INSTRUCTIONS FOR THE TASK:
Please output each entry exactly as it appears.

DATASET CONTENT:

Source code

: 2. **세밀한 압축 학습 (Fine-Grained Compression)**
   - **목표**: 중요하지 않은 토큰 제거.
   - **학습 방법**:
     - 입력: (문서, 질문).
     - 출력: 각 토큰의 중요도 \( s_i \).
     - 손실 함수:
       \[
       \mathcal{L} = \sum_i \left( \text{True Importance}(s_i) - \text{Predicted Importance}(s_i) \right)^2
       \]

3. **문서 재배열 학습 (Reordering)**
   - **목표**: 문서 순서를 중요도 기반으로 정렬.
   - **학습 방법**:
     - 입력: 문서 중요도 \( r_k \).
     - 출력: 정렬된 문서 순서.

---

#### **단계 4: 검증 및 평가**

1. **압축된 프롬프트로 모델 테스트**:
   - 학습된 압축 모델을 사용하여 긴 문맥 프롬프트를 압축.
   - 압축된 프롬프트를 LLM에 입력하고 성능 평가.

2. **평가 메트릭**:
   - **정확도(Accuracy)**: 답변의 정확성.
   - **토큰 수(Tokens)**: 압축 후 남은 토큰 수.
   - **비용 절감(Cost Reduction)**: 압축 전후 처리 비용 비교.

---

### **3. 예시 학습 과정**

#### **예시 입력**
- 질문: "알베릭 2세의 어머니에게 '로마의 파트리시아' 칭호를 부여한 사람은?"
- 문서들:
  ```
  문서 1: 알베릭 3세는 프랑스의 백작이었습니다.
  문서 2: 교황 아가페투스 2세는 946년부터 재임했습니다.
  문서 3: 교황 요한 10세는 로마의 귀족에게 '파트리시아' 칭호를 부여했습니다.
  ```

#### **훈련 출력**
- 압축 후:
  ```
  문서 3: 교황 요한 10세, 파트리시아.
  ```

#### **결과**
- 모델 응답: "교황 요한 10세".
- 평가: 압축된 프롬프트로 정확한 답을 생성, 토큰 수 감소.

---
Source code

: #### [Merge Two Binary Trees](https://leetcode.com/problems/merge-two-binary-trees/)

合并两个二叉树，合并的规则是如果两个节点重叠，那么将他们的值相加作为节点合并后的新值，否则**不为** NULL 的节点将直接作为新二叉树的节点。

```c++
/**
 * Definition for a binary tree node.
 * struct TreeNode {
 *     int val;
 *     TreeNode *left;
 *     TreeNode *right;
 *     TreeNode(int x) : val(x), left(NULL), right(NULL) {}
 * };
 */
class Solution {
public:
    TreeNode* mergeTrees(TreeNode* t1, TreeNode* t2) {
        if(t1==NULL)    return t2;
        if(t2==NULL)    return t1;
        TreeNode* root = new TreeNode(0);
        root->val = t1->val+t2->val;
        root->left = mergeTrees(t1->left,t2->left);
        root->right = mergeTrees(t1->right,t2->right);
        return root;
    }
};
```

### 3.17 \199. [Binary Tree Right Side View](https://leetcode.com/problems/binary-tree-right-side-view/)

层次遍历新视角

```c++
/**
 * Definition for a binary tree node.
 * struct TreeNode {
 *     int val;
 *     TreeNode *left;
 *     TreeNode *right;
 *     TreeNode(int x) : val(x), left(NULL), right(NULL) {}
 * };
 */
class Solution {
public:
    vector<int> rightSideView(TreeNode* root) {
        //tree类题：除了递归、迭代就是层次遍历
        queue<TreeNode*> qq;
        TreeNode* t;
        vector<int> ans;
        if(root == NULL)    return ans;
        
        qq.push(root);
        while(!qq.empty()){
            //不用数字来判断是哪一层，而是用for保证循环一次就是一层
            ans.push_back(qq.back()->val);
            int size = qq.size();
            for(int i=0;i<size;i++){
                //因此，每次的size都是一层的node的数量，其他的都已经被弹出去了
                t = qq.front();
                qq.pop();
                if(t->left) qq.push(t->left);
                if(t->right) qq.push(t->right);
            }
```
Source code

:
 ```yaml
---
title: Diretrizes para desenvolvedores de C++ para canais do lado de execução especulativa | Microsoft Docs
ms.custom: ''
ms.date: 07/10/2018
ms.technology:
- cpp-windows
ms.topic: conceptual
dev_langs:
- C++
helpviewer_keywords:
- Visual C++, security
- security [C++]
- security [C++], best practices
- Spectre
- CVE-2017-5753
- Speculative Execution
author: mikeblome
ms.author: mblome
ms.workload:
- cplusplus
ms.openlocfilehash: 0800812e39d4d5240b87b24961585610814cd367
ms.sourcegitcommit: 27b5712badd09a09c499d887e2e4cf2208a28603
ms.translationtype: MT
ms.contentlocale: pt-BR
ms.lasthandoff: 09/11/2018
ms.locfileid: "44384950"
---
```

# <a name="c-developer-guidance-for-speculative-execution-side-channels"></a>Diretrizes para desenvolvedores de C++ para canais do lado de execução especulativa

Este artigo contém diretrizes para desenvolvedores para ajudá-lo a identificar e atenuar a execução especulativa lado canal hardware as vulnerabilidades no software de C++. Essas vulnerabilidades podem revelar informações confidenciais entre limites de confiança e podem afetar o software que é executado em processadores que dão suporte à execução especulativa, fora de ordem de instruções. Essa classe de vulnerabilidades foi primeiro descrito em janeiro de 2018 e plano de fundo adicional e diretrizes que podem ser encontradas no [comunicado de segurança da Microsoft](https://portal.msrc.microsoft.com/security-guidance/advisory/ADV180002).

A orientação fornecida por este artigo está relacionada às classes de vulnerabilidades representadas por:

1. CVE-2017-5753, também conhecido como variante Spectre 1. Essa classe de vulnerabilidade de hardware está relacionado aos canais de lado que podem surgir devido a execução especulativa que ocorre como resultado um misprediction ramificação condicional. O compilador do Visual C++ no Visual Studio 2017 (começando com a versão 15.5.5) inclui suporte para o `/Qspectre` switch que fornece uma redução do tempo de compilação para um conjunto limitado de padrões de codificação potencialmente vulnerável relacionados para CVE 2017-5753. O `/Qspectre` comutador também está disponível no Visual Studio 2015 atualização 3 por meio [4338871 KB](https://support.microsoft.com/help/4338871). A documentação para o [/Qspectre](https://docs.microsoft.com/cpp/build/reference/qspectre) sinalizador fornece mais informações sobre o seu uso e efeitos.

ANSWER FOR THIS EXERCISE:
Source code

: 2. **세밀한 압축 학습 (Fine-Grained Compression)**
   - **목표**: 중요하지 않은 토큰 제거.
   - **학습 방법**:
     - 입력: (문서, 질문).
     - 출력: 각 토큰의 중요도 \( s_i \).
     - 손실 함수:
       \[
       \mathcal{L} = \sum_i \left( \text{True Importance}(s_i) - \text{Predicted Importance}(s_i) \right)^2
       \]

3. **문서 재배열 학습 (Reordering)**
   - **목표**: 문서 순서를 중요도 기반으로 정렬.
   - **학습 방법**:
     - 입력: 문서 중요도 \( r_k \).
     - 출력: 정렬된 문서 순서.

---

#### **단계 4: 검증 및 평가**

1. **압축된 프롬프트로 모델 테스트**:
   - 학습된 압축 모델을 사용하여 긴 문맥 프롬프트를 압축.
   - 압축된 프롬프트를 LLM에 입력하고 성능 평가.

2. **평가 메트릭**:
   - **정확도(Accuracy)**: 답변의 정확성.
   - **토큰 수(Tokens)**: 압축 후 남은 토큰 수.
   - **비용 절감(Cost Reduction)**: 압축 전후 처리 비용 비교.

---

### **3. 예시 학습 과정**

#### **예시 입력**
- 질문: "알베릭 2세의 어머니에게 '로마의 파트리시아' 칭호를 부여한 사람은?"
- 문서들:
  ```
  문서 1: 알베릭 3세는 프랑스의 백작이었습니다.
  문서 2: 교황 아가페투스 2세는 946년부터 재임했습니다.
  문서 3: 교황 요한 10세는 로마의 귀족에게 '파트리시아' 칭호를 부여했습니다.
  ```

#### **훈련 출력**
- 압축 후:
  ```
  문서 3: 교황 요한 10세, 파트리시아.
  ```

#### **결과**
- 모델 응답: "교황 요한 10세".
- 평가: 압축된 프롬프트로 정확한 답을 생성, 토큰 수 감소.

---
Source code

: #### [Merge Two Binary Trees](https://leetcode.com/problems/merge-two-binary-trees/)

合并两个二叉树，合并的规则是如果两个节点重叠，那么将他们的值相加作为节点合并后的新值，否则**不为** NULL 的节点将直接作为新二叉树的节点。

```c++
/**
 * Definition for a binary tree node.
 * struct TreeNode {
 *     int val;
 *     TreeNode *left;
 *     TreeNode *right;
 *     TreeNode(int x) : val(x), left(NULL), right(NULL) {}
 * };
 */
class Solution {
public:
    TreeNode* mergeTrees(TreeNode* t1, TreeNode* t2) {
        if(t1==NULL)    return t2;
        if(t2==NULL)    return t1;
        TreeNode* root = new TreeNode(0);
        root->val = t1->val+t2->val;
        root->left = mergeTrees(t1->left,t2->left);
        root->right = mergeTrees(t1->right,t2->right);
        return root;
    }
};
```

### 3.17 \199. [Binary Tree Right Side View](https://leetcode.com/problems/binary-tree-right-side-view/)

层次遍历新视角

```c++
/**
 * Definition for a binary tree node.
 * struct TreeNode {
 *     int val;
 *     TreeNode *left;
 *     TreeNode *right;
 *     TreeNode(int x) : val(x), left(NULL), right(NULL) {}
 * };
 */
class Solution {
public:
    vector<int> rightSideView(TreeNode* root) {
        //tree类题：除了递归、迭代就是层次遍历
        queue<TreeNode*> qq;
        TreeNode* t;
        vector<int> ans;
        if(root == NULL)    return ans;
        
        qq.push(root);
        while(!qq.empty()){
            //不用数字来判断是哪一层，而是用for保证循环一次就是一层
            ans.push_back(qq.back()->val);
            int size = qq.size();
            for(int i=0;i<size;i++){
                //因此，每次的size都是一层的node的数量，其他的都已经被弹出去了
                t = qq.front();
                qq.pop();
                if(t->left) qq.push(t->left);
                if(t->right) qq.push(t->right);
            }
```
Source code

:
 ```yaml
---
title: Diretrizes para desenvolvedores de C++ para canais do lado de execução especulativa | Microsoft Docs
ms.custom: ''
ms.date: 07/10/2018
ms.technology:
- cpp-windows
ms.topic: conceptual
dev_langs:
- C++
helpviewer_keywords:
- Visual C++, security
- security [C++]
- security [C++], best practices
- Spectre
- CVE-2017-5753
- Speculative Execution
author: mikeblome
ms.author: mblome
ms.workload:
- cplusplus
ms.openlocfilehash: 0800812e39d4d5240b87b24961585610814cd367
ms.sourcegitcommit: 27b5712badd09a09c499d887e2e4cf2208a28603
ms.translationtype: MT
ms.contentlocale: pt-BR
ms.lasthandoff: 09/11/2018
ms.locfileid: "44384950"
---
```

# <a name="c-developer-guidance-for-speculative-execution-side-channels"></a>Diretrizes para desenvolvedores de C++ para canais do lado de execução especulativa

Este artigo contém diretrizes para desenvolvedores para ajudá-lo a identificar e atenuar a execução especulativa lado canal hardware as vulnerabilidades no software de C++. Essas vulnerabilidades podem revelar informações confidenciais entre limites de confiança e podem afetar o software que é executado em processadores que dão suporte à execução especulativa, fora de ordem de instruções. Essa classe de vulnerabilidades foi primeiro descrito em janeiro de 2018 e plano de fundo adicional e diretrizes que podem ser encontradas no [comunicado de segurança da Microsoft](https://portal.msrc.microsoft.com/security-guidance/advisory/ADV180002).

A orientação fornecida por este artigo está relacionada às classes de vulnerabilidades representadas por:

1. CVE-2017-5753, também conhecido como variante Spectre 1. Essa classe de vulnerabilidade de hardware está relacionado aos canais de lado que podem surgir devido a execução especulativa que ocorre como resultado um misprediction ramificação condicional. O compilador do Visual C++ no Visual Studio 2017 (começando com a versão 15.5.5) inclui suporte para o `/Qspectre` switch que fornece uma redução do tempo de compilação para um conjunto limitado de padrões de codificação potencialmente vulnerável relacionados para CVE 2017-5753. O `/Qspectre` comutador também está disponível no Visual Studio 2015 atualização 3 por meio [4338871 KB](https://support.microsoft.com/help/4338871). A documentação para o [/Qspectre](https://docs.microsoft.com/cpp/build/reference/qspectre) sinalizador fornece mais informações sobre o seu uso e efeitos.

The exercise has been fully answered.